Privacy and Collusion

I recently saw a recording of a presentation given last year by Gary Kovacs (currently CEO of Mozilla), on the rising concerns regarding consumer privacy and the growth of behavioral targeting applications. He raises two key issues which are still as valid now as when he gave this presentation, and in fact, have developed much further since. First, in order for the web to work the way it does, we all have to deliver some level of information about ourselves (Facebook is a perfect example, it’s completely based on sharing information), but the downside per Gary is the extent to which people are tracked by applications running on sites they may have never visited or even heard of. There is a difference between being tracked when you have self-identified, and being tracked when you have not. So for those sites who track you without your explicit buy in, who are these sites, and what are they doing with this information? He then provides a more sinister example of his daughter being monitored by Behavioral Targeting apps without her being aware of it—how, as a parent, would you react to someone following your child?

So lets look at the core questions. Who are they and what are they doing with the data? The likeliest answer for who would be an advertising network such as Yahoo or MSN, a network of sites that have a common reference framework of content creators, publishers, advertisers, and so on. This type of infrastructure is well suited to tracking movement across the network, since (as a network) is it optimized to know what’s going on where. As consumers we already provide a great deal of data as to where we are going, which is used to create cookies—little snippets of data that identify us as we traverse a closed network. So even if we don’t voluntarily enter information on our movements, the Behavioral Tracking algorithms and associated cookies are paying attention, and altering other parts of the network about our behavior.

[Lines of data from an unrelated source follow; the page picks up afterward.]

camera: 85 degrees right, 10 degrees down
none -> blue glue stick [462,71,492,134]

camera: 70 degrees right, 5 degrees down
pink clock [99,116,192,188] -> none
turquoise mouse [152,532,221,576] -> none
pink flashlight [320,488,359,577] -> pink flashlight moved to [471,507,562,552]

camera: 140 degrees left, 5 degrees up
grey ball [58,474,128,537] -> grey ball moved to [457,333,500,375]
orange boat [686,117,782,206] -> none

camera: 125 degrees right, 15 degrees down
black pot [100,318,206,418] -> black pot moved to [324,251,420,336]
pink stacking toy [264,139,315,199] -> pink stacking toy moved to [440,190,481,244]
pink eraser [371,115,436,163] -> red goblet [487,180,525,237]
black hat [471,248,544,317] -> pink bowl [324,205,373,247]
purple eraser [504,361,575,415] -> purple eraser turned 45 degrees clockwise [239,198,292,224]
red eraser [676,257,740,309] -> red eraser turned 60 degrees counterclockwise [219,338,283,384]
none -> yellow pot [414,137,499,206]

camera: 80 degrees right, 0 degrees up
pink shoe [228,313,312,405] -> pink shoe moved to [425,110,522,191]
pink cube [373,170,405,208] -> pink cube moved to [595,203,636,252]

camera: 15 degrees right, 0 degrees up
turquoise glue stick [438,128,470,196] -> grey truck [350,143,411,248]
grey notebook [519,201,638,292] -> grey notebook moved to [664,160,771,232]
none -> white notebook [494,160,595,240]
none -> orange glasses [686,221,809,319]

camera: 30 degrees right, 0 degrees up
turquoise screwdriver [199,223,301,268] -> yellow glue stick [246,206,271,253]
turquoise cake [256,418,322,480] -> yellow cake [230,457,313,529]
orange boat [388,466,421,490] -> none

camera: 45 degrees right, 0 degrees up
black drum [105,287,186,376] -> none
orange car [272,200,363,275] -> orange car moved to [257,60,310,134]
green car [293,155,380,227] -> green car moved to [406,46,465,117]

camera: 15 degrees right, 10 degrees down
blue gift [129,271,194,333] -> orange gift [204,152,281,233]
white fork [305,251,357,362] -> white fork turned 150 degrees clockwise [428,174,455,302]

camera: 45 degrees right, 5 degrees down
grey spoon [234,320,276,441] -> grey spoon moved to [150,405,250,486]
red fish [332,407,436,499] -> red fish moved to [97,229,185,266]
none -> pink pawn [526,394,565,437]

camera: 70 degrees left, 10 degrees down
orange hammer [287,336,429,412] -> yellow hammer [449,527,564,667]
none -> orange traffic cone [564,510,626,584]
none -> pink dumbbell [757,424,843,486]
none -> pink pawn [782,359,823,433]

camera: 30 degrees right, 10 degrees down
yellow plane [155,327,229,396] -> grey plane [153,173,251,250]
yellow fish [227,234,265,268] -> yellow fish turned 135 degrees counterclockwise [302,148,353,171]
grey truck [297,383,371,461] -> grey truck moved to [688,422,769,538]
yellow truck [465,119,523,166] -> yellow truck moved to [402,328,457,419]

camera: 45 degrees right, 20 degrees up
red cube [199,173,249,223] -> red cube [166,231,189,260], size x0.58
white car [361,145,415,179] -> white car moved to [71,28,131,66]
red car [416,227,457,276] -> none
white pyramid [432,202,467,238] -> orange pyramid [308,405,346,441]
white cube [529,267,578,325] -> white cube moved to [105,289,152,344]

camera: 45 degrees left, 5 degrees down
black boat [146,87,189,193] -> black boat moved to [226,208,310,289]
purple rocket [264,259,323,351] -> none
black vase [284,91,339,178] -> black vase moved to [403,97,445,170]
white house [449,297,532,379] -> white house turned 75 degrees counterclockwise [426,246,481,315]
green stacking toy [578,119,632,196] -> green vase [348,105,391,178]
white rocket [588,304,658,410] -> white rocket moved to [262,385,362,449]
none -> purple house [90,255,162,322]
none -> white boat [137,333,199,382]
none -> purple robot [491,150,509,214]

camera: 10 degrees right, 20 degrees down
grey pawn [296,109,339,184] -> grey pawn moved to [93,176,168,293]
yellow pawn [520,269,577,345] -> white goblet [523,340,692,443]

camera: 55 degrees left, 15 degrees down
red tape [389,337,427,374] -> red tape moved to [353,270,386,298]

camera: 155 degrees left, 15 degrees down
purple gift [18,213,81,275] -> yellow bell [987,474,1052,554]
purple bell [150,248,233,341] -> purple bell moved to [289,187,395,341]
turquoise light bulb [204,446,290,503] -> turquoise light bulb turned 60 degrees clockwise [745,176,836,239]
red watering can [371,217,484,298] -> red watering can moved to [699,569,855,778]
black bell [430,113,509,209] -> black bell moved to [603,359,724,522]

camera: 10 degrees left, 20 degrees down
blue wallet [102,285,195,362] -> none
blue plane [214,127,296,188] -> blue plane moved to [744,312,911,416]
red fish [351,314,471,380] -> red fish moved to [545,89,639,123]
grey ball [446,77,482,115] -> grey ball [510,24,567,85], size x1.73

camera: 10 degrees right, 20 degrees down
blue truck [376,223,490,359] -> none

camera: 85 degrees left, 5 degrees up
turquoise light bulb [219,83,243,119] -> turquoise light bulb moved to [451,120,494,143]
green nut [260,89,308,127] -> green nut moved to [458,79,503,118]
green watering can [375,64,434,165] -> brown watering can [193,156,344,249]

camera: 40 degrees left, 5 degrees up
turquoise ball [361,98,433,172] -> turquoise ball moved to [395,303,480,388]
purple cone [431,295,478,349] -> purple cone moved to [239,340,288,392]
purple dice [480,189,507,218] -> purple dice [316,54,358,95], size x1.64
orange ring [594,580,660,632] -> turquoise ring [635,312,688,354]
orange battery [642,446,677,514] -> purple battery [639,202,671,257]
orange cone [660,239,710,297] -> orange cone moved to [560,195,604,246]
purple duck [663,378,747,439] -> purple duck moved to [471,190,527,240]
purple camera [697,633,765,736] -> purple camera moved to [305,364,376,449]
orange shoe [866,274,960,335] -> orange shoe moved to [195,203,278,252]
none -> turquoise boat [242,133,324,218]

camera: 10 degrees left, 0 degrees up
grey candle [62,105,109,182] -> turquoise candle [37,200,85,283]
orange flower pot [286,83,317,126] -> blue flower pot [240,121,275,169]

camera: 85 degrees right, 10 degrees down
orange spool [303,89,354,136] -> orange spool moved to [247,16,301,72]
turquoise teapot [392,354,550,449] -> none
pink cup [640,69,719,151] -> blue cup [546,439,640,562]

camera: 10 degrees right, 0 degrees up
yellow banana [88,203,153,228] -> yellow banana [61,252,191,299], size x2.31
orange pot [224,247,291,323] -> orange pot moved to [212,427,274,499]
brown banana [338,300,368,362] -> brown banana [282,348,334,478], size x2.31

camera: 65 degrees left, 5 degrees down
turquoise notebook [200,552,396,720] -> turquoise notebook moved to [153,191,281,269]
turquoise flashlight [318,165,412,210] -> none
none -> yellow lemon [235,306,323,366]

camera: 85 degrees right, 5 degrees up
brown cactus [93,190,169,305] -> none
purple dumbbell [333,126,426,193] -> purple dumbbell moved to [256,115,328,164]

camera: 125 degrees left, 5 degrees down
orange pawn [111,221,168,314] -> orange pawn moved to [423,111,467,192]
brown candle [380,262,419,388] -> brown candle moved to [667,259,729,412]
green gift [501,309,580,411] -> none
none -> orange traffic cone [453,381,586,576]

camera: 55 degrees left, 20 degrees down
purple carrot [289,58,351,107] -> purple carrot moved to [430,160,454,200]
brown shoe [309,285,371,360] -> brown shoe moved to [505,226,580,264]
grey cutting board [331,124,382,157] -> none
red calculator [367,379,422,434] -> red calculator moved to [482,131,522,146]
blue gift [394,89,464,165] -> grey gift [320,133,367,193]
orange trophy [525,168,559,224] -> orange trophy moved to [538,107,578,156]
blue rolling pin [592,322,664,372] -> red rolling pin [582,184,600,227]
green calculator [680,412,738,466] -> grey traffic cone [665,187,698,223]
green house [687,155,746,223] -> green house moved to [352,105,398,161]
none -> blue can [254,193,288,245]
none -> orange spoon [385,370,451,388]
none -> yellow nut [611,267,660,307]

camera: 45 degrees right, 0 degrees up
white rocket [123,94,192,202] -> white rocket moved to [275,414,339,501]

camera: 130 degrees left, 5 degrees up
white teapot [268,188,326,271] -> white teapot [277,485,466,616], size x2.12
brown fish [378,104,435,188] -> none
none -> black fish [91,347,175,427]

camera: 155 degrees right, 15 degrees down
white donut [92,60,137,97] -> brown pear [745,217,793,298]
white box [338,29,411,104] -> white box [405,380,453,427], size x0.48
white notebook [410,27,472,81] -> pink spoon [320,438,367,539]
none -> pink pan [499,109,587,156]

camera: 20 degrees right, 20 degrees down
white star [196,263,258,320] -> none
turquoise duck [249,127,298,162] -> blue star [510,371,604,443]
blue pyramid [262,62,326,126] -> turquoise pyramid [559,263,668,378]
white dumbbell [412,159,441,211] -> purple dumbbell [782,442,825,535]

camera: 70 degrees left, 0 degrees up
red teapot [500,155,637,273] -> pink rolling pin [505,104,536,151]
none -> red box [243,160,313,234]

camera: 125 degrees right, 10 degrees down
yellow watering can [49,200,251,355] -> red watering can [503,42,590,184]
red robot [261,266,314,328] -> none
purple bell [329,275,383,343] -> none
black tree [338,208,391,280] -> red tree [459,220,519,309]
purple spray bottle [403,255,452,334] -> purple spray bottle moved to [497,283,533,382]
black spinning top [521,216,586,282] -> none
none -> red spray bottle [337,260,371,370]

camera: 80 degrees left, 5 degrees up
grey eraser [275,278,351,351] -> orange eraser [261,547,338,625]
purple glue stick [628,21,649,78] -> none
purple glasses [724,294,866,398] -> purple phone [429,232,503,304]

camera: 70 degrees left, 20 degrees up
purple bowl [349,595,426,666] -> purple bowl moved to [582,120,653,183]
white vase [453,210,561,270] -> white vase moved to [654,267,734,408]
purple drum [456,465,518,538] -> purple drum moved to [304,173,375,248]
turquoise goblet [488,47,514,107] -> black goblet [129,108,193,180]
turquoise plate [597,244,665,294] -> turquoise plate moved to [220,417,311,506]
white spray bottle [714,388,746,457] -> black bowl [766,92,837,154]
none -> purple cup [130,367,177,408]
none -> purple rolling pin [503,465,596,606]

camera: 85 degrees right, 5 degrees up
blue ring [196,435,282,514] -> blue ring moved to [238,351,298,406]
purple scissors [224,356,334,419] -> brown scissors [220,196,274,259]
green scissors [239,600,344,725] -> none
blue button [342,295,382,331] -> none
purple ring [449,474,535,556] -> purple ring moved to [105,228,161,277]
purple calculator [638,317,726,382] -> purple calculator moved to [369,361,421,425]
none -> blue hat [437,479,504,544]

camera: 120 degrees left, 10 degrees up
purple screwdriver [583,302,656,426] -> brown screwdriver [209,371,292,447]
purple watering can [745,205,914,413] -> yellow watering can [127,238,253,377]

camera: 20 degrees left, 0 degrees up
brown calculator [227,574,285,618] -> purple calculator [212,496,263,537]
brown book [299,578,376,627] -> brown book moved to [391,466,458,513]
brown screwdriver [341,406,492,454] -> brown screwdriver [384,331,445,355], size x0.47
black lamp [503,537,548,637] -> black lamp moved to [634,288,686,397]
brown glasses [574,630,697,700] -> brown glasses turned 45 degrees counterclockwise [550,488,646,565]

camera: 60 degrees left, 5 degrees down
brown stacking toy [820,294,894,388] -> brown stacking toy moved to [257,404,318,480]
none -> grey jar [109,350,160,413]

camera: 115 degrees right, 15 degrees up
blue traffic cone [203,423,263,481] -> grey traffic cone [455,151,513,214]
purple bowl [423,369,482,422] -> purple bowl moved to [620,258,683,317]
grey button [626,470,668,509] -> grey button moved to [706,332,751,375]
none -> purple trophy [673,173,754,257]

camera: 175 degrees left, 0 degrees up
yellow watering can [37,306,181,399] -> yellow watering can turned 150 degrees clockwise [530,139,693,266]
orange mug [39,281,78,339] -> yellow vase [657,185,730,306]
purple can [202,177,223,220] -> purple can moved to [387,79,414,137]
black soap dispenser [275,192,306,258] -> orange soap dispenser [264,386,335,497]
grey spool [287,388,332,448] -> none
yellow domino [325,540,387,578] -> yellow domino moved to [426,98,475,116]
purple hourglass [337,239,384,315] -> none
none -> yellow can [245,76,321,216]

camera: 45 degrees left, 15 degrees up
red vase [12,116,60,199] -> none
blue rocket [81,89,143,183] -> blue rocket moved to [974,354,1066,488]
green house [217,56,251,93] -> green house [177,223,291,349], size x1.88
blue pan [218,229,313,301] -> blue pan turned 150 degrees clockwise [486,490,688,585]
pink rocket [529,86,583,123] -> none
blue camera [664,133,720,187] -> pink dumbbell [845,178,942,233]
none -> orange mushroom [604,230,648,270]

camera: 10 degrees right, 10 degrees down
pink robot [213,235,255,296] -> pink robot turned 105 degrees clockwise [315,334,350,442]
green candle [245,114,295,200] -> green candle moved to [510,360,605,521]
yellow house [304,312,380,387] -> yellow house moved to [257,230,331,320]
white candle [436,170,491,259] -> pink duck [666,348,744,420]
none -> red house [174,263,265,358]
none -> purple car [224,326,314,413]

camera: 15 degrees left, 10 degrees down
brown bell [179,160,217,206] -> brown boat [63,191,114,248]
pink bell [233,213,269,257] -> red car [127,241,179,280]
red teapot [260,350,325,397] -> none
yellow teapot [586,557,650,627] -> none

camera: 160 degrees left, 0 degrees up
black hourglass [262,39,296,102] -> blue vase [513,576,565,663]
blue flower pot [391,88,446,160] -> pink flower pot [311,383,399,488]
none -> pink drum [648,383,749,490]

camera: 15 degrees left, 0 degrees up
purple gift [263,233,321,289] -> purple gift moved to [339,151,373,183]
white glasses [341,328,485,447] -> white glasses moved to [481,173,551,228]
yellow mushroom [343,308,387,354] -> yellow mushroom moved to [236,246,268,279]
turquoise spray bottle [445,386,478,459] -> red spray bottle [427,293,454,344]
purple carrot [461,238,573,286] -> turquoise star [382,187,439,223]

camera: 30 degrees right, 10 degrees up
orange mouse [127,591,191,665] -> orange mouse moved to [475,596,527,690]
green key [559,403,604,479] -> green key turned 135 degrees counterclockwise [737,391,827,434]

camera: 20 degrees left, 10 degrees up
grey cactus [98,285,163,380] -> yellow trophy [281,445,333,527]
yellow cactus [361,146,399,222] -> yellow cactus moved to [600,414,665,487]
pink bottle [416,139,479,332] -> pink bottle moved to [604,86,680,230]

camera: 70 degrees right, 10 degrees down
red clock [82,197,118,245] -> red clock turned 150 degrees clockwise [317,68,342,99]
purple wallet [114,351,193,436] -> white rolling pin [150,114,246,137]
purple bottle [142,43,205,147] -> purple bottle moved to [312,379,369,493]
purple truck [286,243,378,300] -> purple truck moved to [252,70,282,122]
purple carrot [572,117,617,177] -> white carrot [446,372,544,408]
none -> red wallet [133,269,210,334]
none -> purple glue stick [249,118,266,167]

So why all this attention and effort to track our movements? The short answer? Money. Behavioral Targeting is about serving up relevant ads to consumers as they move around the web. The more accurately they can match an ad to our predicted interest, the more that ad is worth because I am more likely to click on it, and that is how the money is made. I would also point out that individual data is always aggregated, no advertiser is going to want a cookie identifying a single user, there’s no money in it. But a pool of cookies with 150,000 targets who have shown a recent behavioral tendency to potentially purchase e.g. a barbeque grill? That is worth a lot to someone who sells grills. The whole point of Behavioral Targeting is to serve relevant ads to someone. That’s it. Relevant ads. Nothing sinister or creepy, just advertising that is consistent with your behavior.

I have been very vocal about the lack of pushback on the advertising side as to the benefits of behavioral targeting, right now all the noise is coming from the Privacy side, and they don’t make any reference to the consequences of not tracking. Advertising on-line is a given no matter where you go, and that is not going to change, ever. How do you think Google makes it’s billions? What’s Facebook’s objective, to connect everyone? Wrong. It’s to create advertising cohorts via self identification of membership in targetable groups. Advertising is a given, the choice consumers face is let the advertisers know what you’re looking for so you can have relevancy as you move around the web, or be subjected to endless spam, since your “right” to privacy keeps them from knowing who you are or what you want.